START SUPPLIED RECORDS
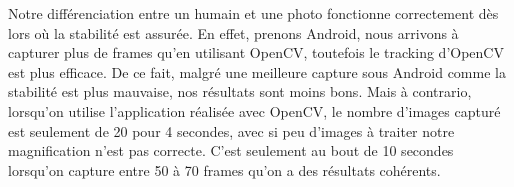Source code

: Notre différenciation entre un humain et une photo fonctionne correctement dès lors où la stabilité est assurée. En effet, prenons Android, nous arrivons
à capturer plus de frames qu'en utilisant OpenCV, toutefois le tracking d'OpenCV est plus efficace. De ce fait, malgré une meilleure capture sous Android
comme la stabilité est plus mauvaise, nos résultats sont moins bons. Mais à contrario, lorsqu'on utilise l'application réalisée avec OpenCV, le nombre d'images
capturé est seulement de 20 pour 4 secondes, avec si peu d'images à traiter notre magnification n'est pas correcte. C'est seulement au bout de 10 secondes
lorsqu'on capture entre 50 à 70 frames qu'on a des résultats cohérents.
END SUPPLIED RECORDS
### WHAT TO WORK ON
All of the lines above should be copied exactly, apart from the pictures.

### RESULT FOR THIS TASK
Source code

: Notre différenciation entre un humain et une photo fonctionne correctement dès lors où la stabilité est assurée. En effet, prenons Android, nous arrivons
à capturer plus de frames qu'en utilisant OpenCV, toutefois le tracking d'OpenCV est plus efficace. De ce fait, malgré une meilleure capture sous Android
comme la stabilité est plus mauvaise, nos résultats sont moins bons. Mais à contrario, lorsqu'on utilise l'application réalisée avec OpenCV, le nombre d'images
capturé est seulement de 20 pour 4 secondes, avec si peu d'images à traiter notre magnification n'est pas correcte. C'est seulement au bout de 10 secondes
lorsqu'on capture entre 50 à 70 frames qu'on a des résultats cohérents.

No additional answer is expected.